Seattle Councilmember Rob Saka kicks off Council review of 2024 Transportation Levy renewal

Seattle City Councilmember Rob Saka (District 1) kicked off the first meeting of the Council’s Select Committee on the 2024 Transportation Levy this morning.

Mayor Bruce Harrell announced his levy proposal on Friday. The select committee, which Councilmember Saka chairs, is tasked with reviewing and amending the proposed Transportation Levy renewal before it is sent to the ballot this November.

What to expect from the Select Committee on the 2024 Transportation Levy

Over the next two months, the select committee will host five committee meetings, two public hearings, and take comment from community members as it works to finalize the levy renewal package.

  • May 7, 10:30 AM | Committee Meeting
  • May 21, 10:30 AM | Committee Meeting
  • May 21, 4:30 PM | Public Hearing
  • June 4, 10:30 AM | Committee Meeting
  • June 4, 4:30 PM | Public Hearing
  • June 18, 10:30 AM | Committee Meeting
  • July 2, 10:30 AM | Committee Meeting

Councilmember Saka’s opening remarks for the committee:

Welcome to the very first meeting of the Select Committee for the 2024 Transportation Levy.  

This is truly a momentous day for this Council. The work we do here in this committee will be some of the most impactful work any of us do during our entire time on the Council. It’s an opportunity that comes just once every decade to build a better future for Seattle.  

I thank the Mayor’s Office and the Seattle Department of Transportation and for their initial proposed levy. This proposal was a tremendous amount of work. It will serve, no doubt, as a strong foundation for the Council to build upon in the weeks ahead.  

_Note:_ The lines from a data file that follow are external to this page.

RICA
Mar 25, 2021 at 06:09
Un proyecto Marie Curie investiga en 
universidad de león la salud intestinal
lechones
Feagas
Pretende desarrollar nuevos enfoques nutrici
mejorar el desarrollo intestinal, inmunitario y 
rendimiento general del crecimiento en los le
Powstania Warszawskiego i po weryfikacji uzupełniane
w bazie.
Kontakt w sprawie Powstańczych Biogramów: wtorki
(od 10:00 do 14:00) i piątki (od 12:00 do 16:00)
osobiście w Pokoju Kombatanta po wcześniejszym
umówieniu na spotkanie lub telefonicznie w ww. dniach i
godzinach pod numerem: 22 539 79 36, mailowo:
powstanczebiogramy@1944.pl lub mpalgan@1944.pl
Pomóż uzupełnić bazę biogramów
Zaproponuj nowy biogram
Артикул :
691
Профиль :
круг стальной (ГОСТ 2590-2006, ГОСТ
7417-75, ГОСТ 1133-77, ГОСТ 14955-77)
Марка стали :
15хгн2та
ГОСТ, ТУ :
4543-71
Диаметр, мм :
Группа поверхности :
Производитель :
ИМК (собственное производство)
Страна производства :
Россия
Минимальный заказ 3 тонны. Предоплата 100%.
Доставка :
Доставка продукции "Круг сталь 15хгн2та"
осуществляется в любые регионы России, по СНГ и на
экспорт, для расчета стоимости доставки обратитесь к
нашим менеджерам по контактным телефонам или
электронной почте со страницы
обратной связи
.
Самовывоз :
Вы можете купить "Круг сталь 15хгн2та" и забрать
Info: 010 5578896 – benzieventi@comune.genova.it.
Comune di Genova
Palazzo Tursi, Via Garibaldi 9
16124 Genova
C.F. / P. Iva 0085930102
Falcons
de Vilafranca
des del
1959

However, I also have to say, what I am most excited by is the unique opportunity we have right now to watch the democratic process play out – live right here in plain sight. We have an opportunity to showcase our transparent process, passionate and collaborative discussions about this levy right here in plain sight, in this chamber. We’re going to put our own democracy to work over the next few weeks. 

To that end, between now and July 2 we will have five public committee meetings, two public hearings, and hundreds of individual discussions, all to help us shape the future of Seattle’s transportation infrastructure. There are no smokey back rooms, just these conversations, happening right. Again, happening in plain sight in Council chambers, and our whole community is invited. And, I thank some folks who are showing up and attending in person today and watching on television as well.  

The work of building transportation infrastructure may seem like the boring, dull, dry work of government, but to the contrary — there’s very few things that we do every day that impact our city and our community more.  

This Transportation Levy about building and maintaining sidewalks. Too many of our communities don’t have sidewalks at all. 27 percent in this city missing sidewalks to be exact, and many others that do have sidewalks that are in desperate need of repairs. We know that burden, sadly, is felt disproportionately in Districts 2 in South Seattle and District 7 in North Seattle.  

This Transportation Levy is also about safeguarding the future of our bridges. As the Council representative whose district includes West Seattle, my community learned firsthand, the hard way just how important our bridge infrastructure truly is, to our city, to our communities, to our economy. But, we’re not alone. Our bridge maintenance study in 2020 revealed that bridges across the city, especially the Magnolia Bridge in District 6 and University Bridge in District 4 are also in critical needs of repairs. 

This Transportation Levy is about making our roads safe for everyone and better connecting our neighborhoods, no matter whether people are walking, biking, rolling, driving, or using transit—choices to do all these things. There were a number of those improvements, especially in District 3, called out in the Seattle Transportation Plan we passed and adopted just a few weeks ago. Now, is the time for us to fund a plan to achieve those goals.  

This Transportation Levy is about supporting our local economy by activating our streets and public spaces. This is especially true for District 7. We have an amazing opportunity to envision a new future for our downtown and its related corridors and create truly people-centered spaces and experiences there.  

Most of all, this Transportation Levy is about keeping our communities safe. Just a few weeks ago, the Council’s Transportation Committee received a Vision Zero update from SDOT. Unfortunately, it showed that 22 percent of fatal and serious injury crashes happened in my own, District 1, closely followed by District 2. Every individual district has some alarming stats. Colleagues, that’s unacceptable. It puts into context exactly how important the work we do here is. Its well understood at this point that transportation, and growth management, and land use policy are tightly connected and interwoven. They go hand in hand. Transporation safety is also a broader public safety issue.  

We have an incredible opportunity right here, right now to roll up our sleeves and build a better future for Seattle. Building and maintaining our bridges, roads, sidewalks, bike lanes, and buses may seem like the boring work of government, but again few things shape the way we interact with our city and connect with each other more. We have a tremendous, not just opportunity, but responsibility to get this right and deliver the everyday basics in an extraordinary way. Bold basics, if you will.  

I’m looking forward to a transparent, open dialogue, where voices are heard about what this plan should ideally include, and ensuring that all communities’ voices are heard before we vote on a plan in this body, in this chamber.